§ Study questions
a. Transcribe the benchmark article from "Could multi-modal LLMs" to "matter to clinicians.".
b. For each statement, say whether it agrees with the benchmark article, answering yes or no and quoting the deciding words: (i) More than 3.4 million children in the United States have speech disorders that need professional help. (ii) The authors evaluated ten AI models. (iii) The models performed better on female children.
c. List everything the benchmark article says the authors are making public.

§ Text segment
The Need for a Benchmark
For a child, learning to communicate is one of life’s biggest adventures. But for millions of kids, this journey has extra hurdles. In the United States alone, over 3.4 million children have speech disorders that need professional help. The problem? There just aren’t enough experts to go around. For every 20 children who need help, there’s only one speech-language pathologist (SLP). This staggering gap means many children wait too long for a diagnosis and miss out on crucial early intervention.
Could multi-modal LLMs like GPT-4 and Gemini help close this gap? Imagine an AI tool that could help an SLP figure out if a child has an articulation disorder (a physical struggle to make a sound, like a lisp) or a phonological disorder (a pattern of errors, like always dropping the last sound of a word, saying “ca” instead of “cat”). The potential is huge, but so are the risks. Using these models without understanding their capabilities and limits could lead to wrong diagnoses and real harm.
The two biggest roadblocks have been a lack of good, clean datasets of children’s speech and no standard way to “grade” these AI models on tasks that actually matter to clinicians.
That’s where our work comes in. We set out to build the first-ever comprehensive “driver’s test” for AI in speech-language pathology. We teamed up with clinical experts to design five key diagnostic tasks, created new datasets to test them, and put 15 of today’s top AI models through their paces. We also tinkered with the models to see if we could make them smarter for this specific job. Our evaluation revealed that there’s no silver bullet; no single model consistently outperformed the others nor did they meet clinical standards. We also uncovered systematic disparities; with models performing better on male children, and found that popular prompting techniques like asking the model to “think step-by-step” can actually hurt performance on nuanced diagnostic tasks. But there’s good news: by fine-tuning the models on domain-specific data, we achieved improvements of over 10%. We’re making all of our datasets, models, and our testing framework public to help everyone build safer and more helpful AI for SLPs and the kids they support
SLPHelm: An SLP ‘Drivers Test’
Note: This section contains details on our evaluation framework; you can skip it if you want to focus on the evaluation results.

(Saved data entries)
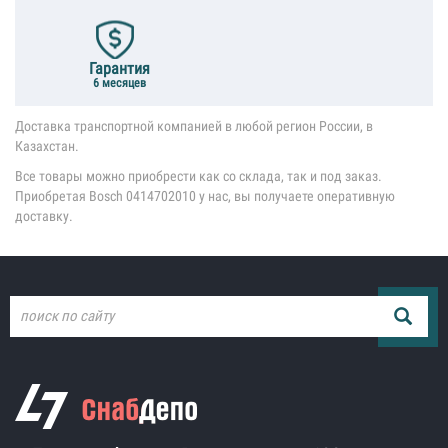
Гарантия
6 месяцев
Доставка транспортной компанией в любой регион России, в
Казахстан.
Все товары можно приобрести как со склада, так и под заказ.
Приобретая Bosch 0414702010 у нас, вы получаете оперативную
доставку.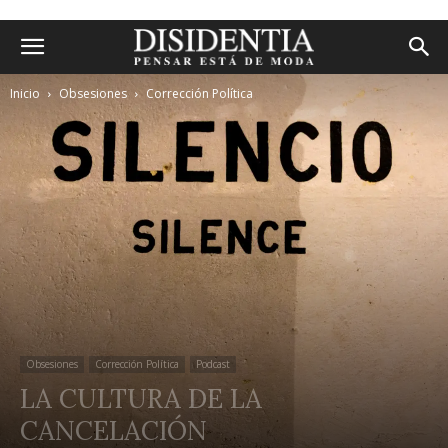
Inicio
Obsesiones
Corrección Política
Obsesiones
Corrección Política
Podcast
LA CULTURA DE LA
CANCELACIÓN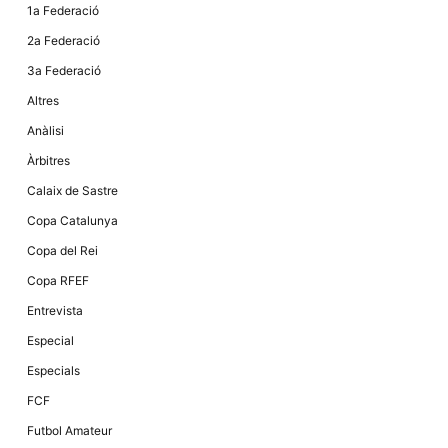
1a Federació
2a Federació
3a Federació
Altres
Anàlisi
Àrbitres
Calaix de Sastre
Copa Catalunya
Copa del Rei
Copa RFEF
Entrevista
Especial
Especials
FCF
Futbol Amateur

§ Solutions to the tasks
a.
Could multi-modal LLMs like GPT-4 and Gemini help close this gap? Imagine an AI tool that could help an SLP figure out if a child has an articulation disorder (a physical struggle to make a sound, like a lisp) or a phonological disorder (a pattern of errors, like always dropping the last sound of a word, saying “ca” instead of “cat”). The potential is huge, but so are the risks. Using these models without understanding their capabilities and limits could lead to wrong diagnoses and real harm.
The two biggest roadblocks have been a lack of good, clean datasets of children’s speech and no standard way to “grade” these AI models on tasks that actually matter to clinicians.

b.
(i) Yes: "In the United States alone, over 3.4 million children have speech disorders that need professional help."
(ii) No: "put 15 of today’s top AI models through their paces"
(iii) No: "with models performing better on male children"

c.
- Datasets
- Models
- Testing framework